Background: Phosphodiesterase type 5 (PDE-5) inhibitors are widely used for penile rehabilitation and treatment of erectile dysfunction after radical prostatectomy. Recently, Michl et al. showed in a monocentric, retrospective and non-randomized analysis that PDE-5 inhibitors may cause higher biochemical recurrence rates after radical prostatectomy. This unexpected and serious adverse side effect of PDE-5 inhibitors was scrutinized on the basis of patients in our prospective tumor database.

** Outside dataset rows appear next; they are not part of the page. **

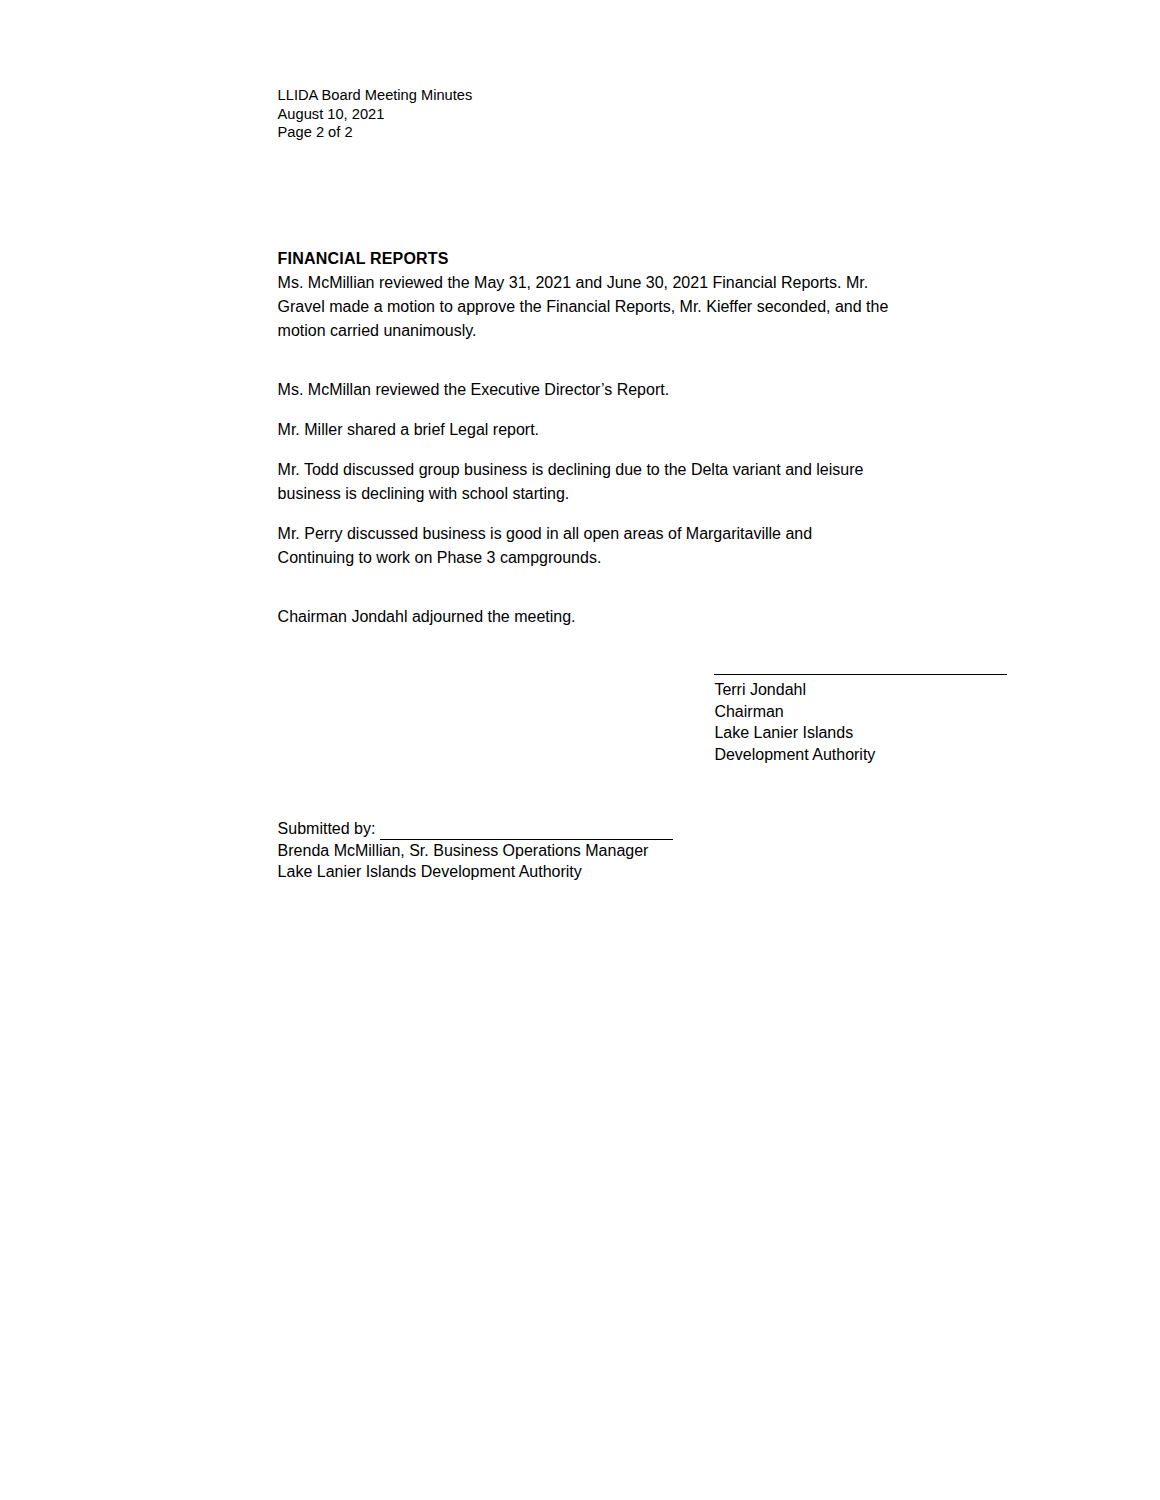LLIDA Board Meeting Minutes
August 10, 2021
Page 2 of 2
FINANCIAL REPORTS
Ms. McMillian reviewed the May 31, 2021 and June 30, 2021 Financial Reports. Mr. Gravel made a motion to approve the Financial Reports, Mr. Kieffer seconded, and the motion carried unanimously.
Ms. McMillan reviewed the Executive Director’s Report.
Mr. Miller shared a brief Legal report.
Mr. Todd discussed group business is declining due to the Delta variant and leisure business is declining with school starting.
Mr. Perry discussed business is good in all open areas of Margaritaville and Continuing to work on Phase 3 campgrounds.
Chairman Jondahl adjourned the meeting.
Terri Jondahl
Chairman
Lake Lanier Islands Development Authority
Submitted by:
Brenda McMillian, Sr. Business Operations Manager
Lake Lanier Islands Development Authority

Materials and methods: We included 358 patients after radical prostatectomy with bilateral nerve-sparing and without neo- or adjuvant therapy during 2004 and 2015. In all, 65.9% of the patients regularly took PDE-5 inhibitors postoperatively, 34.1% did not. Patients with sporadic use were excluded from the primary analysis. We used Kaplan-Mayer analysis to compare biochemical recurrence rates in both groups (endpoint: PSA > 0.2 ng/ml or salvage therapy).
Results: Both groups showed comparable clinical parameters. There was no significant difference in recurrence-free survival (p = 0.9334): 60 months postoperatively 90.4% of men with PDE-5 intake vs. 90.8% of men without intake of PDE-5 inhibitors were recurrence-free.
Conclusion: Although our analysis was constructed similar to the analysis of Michl et al., we could not confirm their results. Taken together with recent cohort study from Scandinavia, postoperative prescription of PDE-5 inhibitors seems to be safe and should be discussed with patients.
Keywords: Biochemical recurrence; Erectile dysfunction; Phosphodiesterase type 5 inhibitor; Prostate cancer; Radical prostatectomy.